So I don't really know.
I never consider my parents as abusive, mostly for the reason that there always seems to be someone who's had it much worse. I've just kind of dealt with it and thought it was normal all my life, and well, maybe it is... I just can't tell anymore.
I'm writing this after an argument with my mother. When I got home from school, she came in my room, sat down, and told me she was worried about me being depressed. I have been, but I'd never tell her that. Whenever I tell my parents anything, they somehow always turn it back around on me. But anyway, the whole "worried mother" facade quickly disappeared and she wouldn't let me leave until I told her what I was thinking.
This women has pinned me down on my bed, shaken and smacked me across my face before.
She's also grabbed me by the throat, with her sharp nails in my neck, and held me up against a wall and let me struggle to breathe while she screamed at me. I was around 6 years old.
She has thrown glasses, bottles, spatulas, screwdrivers, toys, and various other items at me and my brother, sometimes hitting us.
As I got older, she would shove me against a wall, hard enough to bruise me. She's slammed my leg in a car door, a few years ago. Recently, she hasn't done anything, I think because she knows I could beat her easily in a physical fight.
My father is impossible to understand. One minute, he'll be the only source of comfort I have, and then the next thing I know, he'll make my life hell.
In the past, when I neglected to clean my room, he would throw me by my neck to the floor, and then proceed to literally tear apart my room. He would empty every drawer, shelf, and bin into the center of the floor, (usually breaking things in the process), and then demand that it be completely spotless within an hour. If I didn't meet this goal, he'd not only hit me, but take away everything I had, whether it be my privilege to play outside, go to a friends house, listen to music, text a friend; anything I had was his to take. It sounds fair, but it left me completely isolated from anyone I could possibly vent to. I was always terrified of him... I never could seem to meet his expectations. I always got punished, no matter what I did, in very much the same way that my mother punished me.
They've both been dictators about what I say to my friends, too.
If I ever texted a friend about any of this, and they somehow saw the message, they'd make sure I regretted it.
If I ever said anything they didn't like, I was in trouble. All of my interactions with anyone and everyone were very closely watched. They have my wifi on a timer so it turns off at night, and I don't even have a cell anymore. Because of this, I couldn't really ever make friends, and eventually I just became very islolated and hopeless.
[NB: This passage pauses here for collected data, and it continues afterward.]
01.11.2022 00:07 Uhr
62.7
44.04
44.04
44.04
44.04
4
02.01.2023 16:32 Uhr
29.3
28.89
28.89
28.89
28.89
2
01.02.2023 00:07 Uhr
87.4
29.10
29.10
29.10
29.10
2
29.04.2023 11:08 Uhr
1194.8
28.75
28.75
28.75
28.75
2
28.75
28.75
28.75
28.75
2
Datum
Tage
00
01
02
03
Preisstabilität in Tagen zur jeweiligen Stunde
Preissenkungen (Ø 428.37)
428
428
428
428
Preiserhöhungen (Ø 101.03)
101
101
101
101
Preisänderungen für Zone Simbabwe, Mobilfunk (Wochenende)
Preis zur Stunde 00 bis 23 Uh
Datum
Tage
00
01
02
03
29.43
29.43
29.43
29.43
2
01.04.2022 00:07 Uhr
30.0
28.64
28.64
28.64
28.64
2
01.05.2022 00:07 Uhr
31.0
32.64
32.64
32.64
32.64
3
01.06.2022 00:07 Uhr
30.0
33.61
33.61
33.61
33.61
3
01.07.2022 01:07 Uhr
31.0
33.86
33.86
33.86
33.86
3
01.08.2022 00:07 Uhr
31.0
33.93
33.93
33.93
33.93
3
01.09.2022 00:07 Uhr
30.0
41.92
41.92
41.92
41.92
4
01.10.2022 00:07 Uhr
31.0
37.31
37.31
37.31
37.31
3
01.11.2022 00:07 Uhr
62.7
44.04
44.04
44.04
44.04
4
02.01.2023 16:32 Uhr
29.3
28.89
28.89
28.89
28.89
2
Now that I'm older, I know how to do things behind their back, and they don't physically hurt me anymore (for the most part), but they still treat me so inferior, and get mad when I don't love them as much as they want me to... I don't what to do anymore, honestly. I get so depressed about the fact that I CAN'T love them, I can't feel safe with them, and I can't enjoy being with them, even when things are good.
I hate living like this, but I don't know what to do, if anything at all.